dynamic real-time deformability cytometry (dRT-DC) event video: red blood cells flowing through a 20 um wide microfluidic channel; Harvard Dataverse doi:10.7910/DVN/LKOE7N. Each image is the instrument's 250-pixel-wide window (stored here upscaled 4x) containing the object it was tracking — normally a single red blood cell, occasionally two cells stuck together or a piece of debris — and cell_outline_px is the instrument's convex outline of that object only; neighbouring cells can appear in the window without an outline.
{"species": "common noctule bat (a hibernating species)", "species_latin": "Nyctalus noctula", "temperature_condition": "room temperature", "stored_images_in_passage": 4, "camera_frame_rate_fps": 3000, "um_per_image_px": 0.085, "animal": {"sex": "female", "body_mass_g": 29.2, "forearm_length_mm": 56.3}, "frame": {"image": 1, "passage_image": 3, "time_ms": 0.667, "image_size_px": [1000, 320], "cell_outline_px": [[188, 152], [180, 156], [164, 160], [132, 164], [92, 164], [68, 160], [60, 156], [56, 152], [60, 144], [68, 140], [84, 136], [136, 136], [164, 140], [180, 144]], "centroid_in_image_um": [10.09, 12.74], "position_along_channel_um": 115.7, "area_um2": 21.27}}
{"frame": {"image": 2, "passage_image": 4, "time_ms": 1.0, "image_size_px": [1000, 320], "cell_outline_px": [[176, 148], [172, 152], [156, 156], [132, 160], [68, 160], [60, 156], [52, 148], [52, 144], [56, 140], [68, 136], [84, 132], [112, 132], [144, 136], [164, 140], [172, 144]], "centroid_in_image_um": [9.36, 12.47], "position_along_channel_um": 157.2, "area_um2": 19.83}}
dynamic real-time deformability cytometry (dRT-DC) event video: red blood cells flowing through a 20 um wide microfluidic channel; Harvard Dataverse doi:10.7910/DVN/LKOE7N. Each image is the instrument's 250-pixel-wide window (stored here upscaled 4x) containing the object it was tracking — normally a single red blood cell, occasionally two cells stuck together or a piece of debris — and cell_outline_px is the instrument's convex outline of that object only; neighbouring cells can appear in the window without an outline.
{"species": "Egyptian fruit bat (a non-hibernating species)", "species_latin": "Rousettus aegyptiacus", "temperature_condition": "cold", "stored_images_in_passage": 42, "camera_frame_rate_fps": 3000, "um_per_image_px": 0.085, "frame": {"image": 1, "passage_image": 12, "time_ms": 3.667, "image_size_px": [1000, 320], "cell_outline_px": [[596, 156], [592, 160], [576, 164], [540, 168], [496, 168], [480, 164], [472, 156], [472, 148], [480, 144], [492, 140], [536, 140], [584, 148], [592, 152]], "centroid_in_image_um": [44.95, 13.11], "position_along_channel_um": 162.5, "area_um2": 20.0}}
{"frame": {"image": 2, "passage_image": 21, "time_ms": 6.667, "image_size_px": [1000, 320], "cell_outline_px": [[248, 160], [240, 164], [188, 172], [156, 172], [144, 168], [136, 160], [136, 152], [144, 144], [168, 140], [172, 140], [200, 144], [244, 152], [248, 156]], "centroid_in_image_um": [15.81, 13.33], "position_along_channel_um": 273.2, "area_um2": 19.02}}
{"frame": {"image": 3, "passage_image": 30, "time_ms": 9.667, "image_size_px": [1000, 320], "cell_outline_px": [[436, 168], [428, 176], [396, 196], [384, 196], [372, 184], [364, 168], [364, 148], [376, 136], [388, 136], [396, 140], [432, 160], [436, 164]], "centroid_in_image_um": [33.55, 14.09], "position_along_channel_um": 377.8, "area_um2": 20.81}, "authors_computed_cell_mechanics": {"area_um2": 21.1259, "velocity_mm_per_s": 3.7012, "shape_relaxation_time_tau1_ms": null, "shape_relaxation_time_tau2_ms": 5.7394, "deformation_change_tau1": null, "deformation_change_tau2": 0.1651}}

Task brief
Write out every entry above, word for word.

Output of the exercise
dynamic real-time deformability cytometry (dRT-DC) event video: red blood cells flowing through a 20 um wide microfluidic channel; Harvard Dataverse doi:10.7910/DVN/LKOE7N. Each image is the instrument's 250-pixel-wide window (stored here upscaled 4x) containing the object it was tracking — normally a single red blood cell, occasionally two cells stuck together or a piece of debris — and cell_outline_px is the instrument's convex outline of that object only; neighbouring cells can appear in the window without an outline.
{"species": "common noctule bat (a hibernating species)", "species_latin": "Nyctalus noctula", "temperature_condition": "room temperature", "stored_images_in_passage": 4, "camera_frame_rate_fps": 3000, "um_per_image_px": 0.085, "animal": {"sex": "female", "body_mass_g": 29.2, "forearm_length_mm": 56.3}, "frame": {"image": 1, "passage_image": 3, "time_ms": 0.667, "image_size_px": [1000, 320], "cell_outline_px": [[188, 152], [180, 156], [164, 160], [132, 164], [92, 164], [68, 160], [60, 156], [56, 152], [60, 144], [68, 140], [84, 136], [136, 136], [164, 140], [180, 144]], "centroid_in_image_um": [10.09, 12.74], "position_along_channel_um": 115.7, "area_um2": 21.27}}
{"frame": {"image": 2, "passage_image": 4, "time_ms": 1.0, "image_size_px": [1000, 320], "cell_outline_px": [[176, 148], [172, 152], [156, 156], [132, 160], [68, 160], [60, 156], [52, 148], [52, 144], [56, 140], [68, 136], [84, 132], [112, 132], [144, 136], [164, 140], [172, 144]], "centroid_in_image_um": [9.36, 12.47], "position_along_channel_um": 157.2, "area_um2": 19.83}}
dynamic real-time deformability cytometry (dRT-DC) event video: red blood cells flowing through a 20 um wide microfluidic channel; Harvard Dataverse doi:10.7910/DVN/LKOE7N. Each image is the instrument's 250-pixel-wide window (stored here upscaled 4x) containing the object it was tracking — normally a single red blood cell, occasionally two cells stuck together or a piece of debris — and cell_outline_px is the instrument's convex outline of that object only; neighbouring cells can appear in the window without an outline.
{"species": "Egyptian fruit bat (a non-hibernating species)", "species_latin": "Rousettus aegyptiacus", "temperature_condition": "cold", "stored_images_in_passage": 42, "camera_frame_rate_fps": 3000, "um_per_image_px": 0.085, "frame": {"image": 1, "passage_image": 12, "time_ms": 3.667, "image_size_px": [1000, 320], "cell_outline_px": [[596, 156], [592, 160], [576, 164], [540, 168], [496, 168], [480, 164], [472, 156], [472, 148], [480, 144], [492, 140], [536, 140], [584, 148], [592, 152]], "centroid_in_image_um": [44.95, 13.11], "position_along_channel_um": 162.5, "area_um2": 20.0}}
{"frame": {"image": 2, "passage_image": 21, "time_ms": 6.667, "image_size_px": [1000, 320], "cell_outline_px": [[248, 160], [240, 164], [188, 172], [156, 172], [144, 168], [136, 160], [136, 152], [144, 144], [168, 140], [172, 140], [200, 144], [244, 152], [248, 156]], "centroid_in_image_um": [15.81, 13.33], "position_along_channel_um": 273.2, "area_um2": 19.02}}
{"frame": {"image": 3, "passage_image": 30, "time_ms": 9.667, "image_size_px": [1000, 320], "cell_outline_px": [[436, 168], [428, 176], [396, 196], [384, 196], [372, 184], [364, 168], [364, 148], [376, 136], [388, 136], [396, 140], [432, 160], [436, 164]], "centroid_in_image_um": [33.55, 14.09], "position_along_channel_um": 377.8, "area_um2": 20.81}, "authors_computed_cell_mechanics": {"area_um2": 21.1259, "velocity_mm_per_s": 3.7012, "shape_relaxation_time_tau1_ms": null, "shape_relaxation_time_tau2_ms": 5.7394, "deformation_change_tau1": null, "deformation_change_tau2": 0.1651}}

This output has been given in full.